An insurance broker has successfully fought back against a $15,000 bill received by a landlord client over methamphetamine decontamination costs.
According to the ruling from the Australian Financial Complaints Authority, the tenant of the landlord moved out of the property after experiencing abuse from her partner, and subsequently, the locks were changed.
The tenant’s partner then broke into the property at least twice, causing “substantial damage”, which the AFCA noted as “more likely than not” caused by the partner smoking methamphetamine at the property.
The insurer paid a malicious damage claim for the property but did not accept liability for the drug contamination, which cost more than $15,000 to remediate.
The landlord’s broker argued that the smoking fell under malicious damage or vandalism and/or deliberate or intentional damage, which was covered by the policy.

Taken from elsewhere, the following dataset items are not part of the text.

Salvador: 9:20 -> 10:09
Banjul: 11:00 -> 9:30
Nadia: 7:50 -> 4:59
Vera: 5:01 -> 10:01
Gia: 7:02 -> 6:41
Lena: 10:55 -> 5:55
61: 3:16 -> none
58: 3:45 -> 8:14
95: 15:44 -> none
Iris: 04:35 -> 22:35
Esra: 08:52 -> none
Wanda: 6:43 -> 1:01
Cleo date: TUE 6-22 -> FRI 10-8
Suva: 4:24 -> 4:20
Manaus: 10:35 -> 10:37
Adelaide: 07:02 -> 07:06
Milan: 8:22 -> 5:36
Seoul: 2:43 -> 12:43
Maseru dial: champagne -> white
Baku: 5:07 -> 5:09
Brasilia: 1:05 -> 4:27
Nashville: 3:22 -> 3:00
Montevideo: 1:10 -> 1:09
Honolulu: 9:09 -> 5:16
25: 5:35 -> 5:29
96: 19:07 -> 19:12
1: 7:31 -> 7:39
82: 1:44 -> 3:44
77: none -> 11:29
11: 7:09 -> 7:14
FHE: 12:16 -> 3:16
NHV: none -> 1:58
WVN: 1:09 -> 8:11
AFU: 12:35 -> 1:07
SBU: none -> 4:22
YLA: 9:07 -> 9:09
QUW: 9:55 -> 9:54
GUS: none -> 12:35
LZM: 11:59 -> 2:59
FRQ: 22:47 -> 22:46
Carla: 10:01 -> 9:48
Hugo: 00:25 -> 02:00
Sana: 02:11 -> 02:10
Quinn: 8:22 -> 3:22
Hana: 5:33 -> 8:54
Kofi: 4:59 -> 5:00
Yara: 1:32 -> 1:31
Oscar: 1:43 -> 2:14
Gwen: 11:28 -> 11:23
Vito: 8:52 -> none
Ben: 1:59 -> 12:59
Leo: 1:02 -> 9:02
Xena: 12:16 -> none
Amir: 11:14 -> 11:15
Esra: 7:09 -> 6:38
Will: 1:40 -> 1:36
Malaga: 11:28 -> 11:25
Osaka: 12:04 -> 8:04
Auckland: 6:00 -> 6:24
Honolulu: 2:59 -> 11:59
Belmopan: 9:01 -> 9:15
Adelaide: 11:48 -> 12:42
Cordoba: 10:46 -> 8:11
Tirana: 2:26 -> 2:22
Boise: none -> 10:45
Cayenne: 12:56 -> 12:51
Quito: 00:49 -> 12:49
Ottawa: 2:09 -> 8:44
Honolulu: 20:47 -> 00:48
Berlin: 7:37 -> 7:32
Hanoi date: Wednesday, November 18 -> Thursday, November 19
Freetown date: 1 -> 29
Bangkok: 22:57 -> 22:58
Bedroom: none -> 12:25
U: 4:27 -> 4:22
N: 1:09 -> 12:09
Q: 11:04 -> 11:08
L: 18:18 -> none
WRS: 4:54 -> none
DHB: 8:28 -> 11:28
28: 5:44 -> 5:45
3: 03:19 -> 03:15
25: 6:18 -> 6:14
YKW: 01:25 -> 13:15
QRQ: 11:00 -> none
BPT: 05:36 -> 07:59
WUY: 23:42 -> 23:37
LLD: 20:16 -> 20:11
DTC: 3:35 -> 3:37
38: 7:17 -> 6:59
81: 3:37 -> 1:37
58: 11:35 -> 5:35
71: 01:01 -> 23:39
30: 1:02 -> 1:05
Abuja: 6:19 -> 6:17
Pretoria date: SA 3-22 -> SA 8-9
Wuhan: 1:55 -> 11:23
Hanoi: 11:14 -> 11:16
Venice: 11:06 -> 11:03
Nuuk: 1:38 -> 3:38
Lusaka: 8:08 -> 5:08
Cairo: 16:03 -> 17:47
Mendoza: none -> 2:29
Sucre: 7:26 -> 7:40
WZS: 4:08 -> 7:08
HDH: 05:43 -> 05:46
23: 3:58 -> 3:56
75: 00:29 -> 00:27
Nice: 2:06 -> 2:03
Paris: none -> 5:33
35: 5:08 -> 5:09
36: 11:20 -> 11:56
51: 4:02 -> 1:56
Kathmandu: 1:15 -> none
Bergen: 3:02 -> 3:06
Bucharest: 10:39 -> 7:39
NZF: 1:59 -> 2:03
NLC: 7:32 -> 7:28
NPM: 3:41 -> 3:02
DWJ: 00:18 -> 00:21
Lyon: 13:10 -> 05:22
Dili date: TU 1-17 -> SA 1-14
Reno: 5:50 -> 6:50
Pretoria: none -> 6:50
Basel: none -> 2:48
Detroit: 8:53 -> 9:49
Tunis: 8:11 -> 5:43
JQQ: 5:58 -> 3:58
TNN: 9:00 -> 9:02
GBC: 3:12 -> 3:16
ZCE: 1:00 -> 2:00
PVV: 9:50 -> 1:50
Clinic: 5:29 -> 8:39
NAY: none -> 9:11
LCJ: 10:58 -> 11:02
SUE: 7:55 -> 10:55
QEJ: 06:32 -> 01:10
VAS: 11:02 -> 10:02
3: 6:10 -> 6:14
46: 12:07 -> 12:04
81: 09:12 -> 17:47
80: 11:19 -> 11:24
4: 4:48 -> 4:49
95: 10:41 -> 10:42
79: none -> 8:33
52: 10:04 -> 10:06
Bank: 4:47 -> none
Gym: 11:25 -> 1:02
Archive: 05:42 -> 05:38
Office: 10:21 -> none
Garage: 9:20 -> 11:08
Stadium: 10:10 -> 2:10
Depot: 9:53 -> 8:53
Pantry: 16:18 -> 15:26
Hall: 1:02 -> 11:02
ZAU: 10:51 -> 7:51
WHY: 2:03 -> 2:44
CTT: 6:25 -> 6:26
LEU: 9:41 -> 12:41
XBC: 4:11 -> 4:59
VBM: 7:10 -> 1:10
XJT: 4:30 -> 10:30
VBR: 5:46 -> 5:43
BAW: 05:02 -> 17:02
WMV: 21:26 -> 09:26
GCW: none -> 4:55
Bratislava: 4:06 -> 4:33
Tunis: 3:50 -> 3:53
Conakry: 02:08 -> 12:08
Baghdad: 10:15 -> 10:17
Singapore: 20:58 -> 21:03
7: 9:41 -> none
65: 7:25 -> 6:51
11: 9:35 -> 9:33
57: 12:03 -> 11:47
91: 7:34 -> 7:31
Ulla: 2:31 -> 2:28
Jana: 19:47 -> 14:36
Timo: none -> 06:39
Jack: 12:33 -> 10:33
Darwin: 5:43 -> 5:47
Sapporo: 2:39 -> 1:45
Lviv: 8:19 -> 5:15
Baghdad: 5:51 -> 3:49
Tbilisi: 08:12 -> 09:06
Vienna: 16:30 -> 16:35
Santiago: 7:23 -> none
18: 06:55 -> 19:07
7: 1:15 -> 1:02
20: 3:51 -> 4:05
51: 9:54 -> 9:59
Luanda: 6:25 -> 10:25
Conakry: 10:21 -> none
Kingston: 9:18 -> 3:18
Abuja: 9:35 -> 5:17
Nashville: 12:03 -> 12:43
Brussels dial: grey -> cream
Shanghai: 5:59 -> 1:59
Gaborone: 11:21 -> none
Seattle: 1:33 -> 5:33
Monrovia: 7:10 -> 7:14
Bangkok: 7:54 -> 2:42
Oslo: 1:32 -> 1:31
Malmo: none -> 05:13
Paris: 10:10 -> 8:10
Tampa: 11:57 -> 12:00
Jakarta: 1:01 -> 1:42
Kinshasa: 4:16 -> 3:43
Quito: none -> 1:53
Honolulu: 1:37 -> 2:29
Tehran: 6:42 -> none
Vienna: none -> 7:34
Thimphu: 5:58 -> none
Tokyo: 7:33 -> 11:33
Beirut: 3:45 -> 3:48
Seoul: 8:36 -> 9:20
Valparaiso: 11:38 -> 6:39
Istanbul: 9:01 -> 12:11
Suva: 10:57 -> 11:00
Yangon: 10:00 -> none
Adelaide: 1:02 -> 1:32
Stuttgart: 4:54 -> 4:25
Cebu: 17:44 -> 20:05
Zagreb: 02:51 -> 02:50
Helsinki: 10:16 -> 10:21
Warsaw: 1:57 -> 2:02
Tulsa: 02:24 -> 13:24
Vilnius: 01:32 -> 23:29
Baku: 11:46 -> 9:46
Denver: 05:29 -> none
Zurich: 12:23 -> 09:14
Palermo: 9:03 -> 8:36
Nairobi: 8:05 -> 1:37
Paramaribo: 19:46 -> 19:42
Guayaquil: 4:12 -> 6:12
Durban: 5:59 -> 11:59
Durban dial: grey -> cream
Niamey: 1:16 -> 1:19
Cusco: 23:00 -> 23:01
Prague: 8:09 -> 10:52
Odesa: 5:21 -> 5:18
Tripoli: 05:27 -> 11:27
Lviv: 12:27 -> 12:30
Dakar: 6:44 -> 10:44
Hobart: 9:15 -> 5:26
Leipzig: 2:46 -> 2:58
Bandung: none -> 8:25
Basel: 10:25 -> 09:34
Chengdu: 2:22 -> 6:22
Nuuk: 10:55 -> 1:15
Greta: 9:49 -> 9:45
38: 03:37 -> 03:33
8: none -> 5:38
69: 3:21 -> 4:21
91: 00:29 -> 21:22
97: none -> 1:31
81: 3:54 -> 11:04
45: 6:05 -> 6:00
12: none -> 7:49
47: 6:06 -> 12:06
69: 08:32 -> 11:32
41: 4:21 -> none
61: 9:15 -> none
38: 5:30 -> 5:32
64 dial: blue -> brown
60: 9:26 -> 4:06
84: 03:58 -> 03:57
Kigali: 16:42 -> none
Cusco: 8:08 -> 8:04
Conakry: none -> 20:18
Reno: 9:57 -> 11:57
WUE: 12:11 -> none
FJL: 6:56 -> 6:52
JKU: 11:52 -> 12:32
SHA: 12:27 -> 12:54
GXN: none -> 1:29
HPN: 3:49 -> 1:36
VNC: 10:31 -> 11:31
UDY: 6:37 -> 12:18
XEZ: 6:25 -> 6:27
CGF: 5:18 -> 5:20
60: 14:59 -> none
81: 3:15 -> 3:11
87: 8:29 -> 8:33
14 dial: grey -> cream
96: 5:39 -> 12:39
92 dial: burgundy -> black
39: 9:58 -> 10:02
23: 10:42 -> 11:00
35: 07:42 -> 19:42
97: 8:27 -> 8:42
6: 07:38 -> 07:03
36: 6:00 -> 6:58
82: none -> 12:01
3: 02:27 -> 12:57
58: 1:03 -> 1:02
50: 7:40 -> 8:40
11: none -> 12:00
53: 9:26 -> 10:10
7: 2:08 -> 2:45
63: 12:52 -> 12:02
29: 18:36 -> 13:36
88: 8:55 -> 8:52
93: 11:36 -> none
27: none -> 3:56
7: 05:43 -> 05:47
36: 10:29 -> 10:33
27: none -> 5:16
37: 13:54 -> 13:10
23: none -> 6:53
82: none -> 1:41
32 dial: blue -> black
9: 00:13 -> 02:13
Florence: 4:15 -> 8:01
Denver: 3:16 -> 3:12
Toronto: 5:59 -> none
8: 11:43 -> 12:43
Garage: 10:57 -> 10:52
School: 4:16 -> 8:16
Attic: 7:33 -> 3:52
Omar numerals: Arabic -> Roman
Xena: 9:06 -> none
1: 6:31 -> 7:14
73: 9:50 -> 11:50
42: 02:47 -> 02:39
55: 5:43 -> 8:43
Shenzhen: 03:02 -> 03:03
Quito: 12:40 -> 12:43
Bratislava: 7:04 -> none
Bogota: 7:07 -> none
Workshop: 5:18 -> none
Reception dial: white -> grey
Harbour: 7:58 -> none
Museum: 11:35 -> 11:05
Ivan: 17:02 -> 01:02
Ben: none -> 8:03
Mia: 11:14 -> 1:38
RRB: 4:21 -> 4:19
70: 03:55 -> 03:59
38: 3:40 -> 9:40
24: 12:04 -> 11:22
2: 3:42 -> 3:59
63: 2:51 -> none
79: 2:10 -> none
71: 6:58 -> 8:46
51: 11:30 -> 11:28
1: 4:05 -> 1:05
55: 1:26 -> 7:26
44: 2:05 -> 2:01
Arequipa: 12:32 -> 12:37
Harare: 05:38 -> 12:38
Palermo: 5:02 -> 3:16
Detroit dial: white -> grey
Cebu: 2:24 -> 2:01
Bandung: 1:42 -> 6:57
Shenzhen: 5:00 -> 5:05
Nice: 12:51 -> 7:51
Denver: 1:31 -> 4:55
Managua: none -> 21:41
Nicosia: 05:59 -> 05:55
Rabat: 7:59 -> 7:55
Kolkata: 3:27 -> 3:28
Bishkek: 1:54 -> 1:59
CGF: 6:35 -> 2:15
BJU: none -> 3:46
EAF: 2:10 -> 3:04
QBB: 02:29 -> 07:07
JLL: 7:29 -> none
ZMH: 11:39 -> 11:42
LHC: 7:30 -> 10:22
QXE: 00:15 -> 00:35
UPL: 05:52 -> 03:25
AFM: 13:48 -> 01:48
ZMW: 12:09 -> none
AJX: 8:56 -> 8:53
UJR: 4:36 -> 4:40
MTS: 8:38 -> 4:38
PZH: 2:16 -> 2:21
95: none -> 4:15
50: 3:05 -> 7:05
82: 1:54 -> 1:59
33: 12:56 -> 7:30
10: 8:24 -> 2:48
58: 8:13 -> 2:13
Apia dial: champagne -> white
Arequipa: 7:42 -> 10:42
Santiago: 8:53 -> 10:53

The insurer rebuked this, saying that whoever had smoked the methamphetamine did not intend to damage the property.
The AFCA sided with the broker and complainant, explaining that the smoking was attached or a part of the break-in and, therefore, malicious.
“I am satisfied that the ex-partner’s breaking into the property and the damage that followed was motivated by malice and vindictiveness or spite,” AFCA said.
“The question arises as to whether the smoking of the amphetamine was part of that malicious damage or vandalism.
“Whilst I am satisfied that the ex-partner undertook the smoking of amphetamines whilst in the premises, I am also satisfied that his actions including destruction of the premises and the smoking had a wanton disregard for the outcome.
“His recklessness and his occupation and use of the property, on balance, including the use of methamphetamine led to the damage.
“On the information provided, I am satisfied that the damage is part of malicious damage or vandalism on the basis that the ex-partner had total disregard for the consequences of what he was doing in the premises.”
IAG has been ordered to pay the cost of the decontamination plus interest.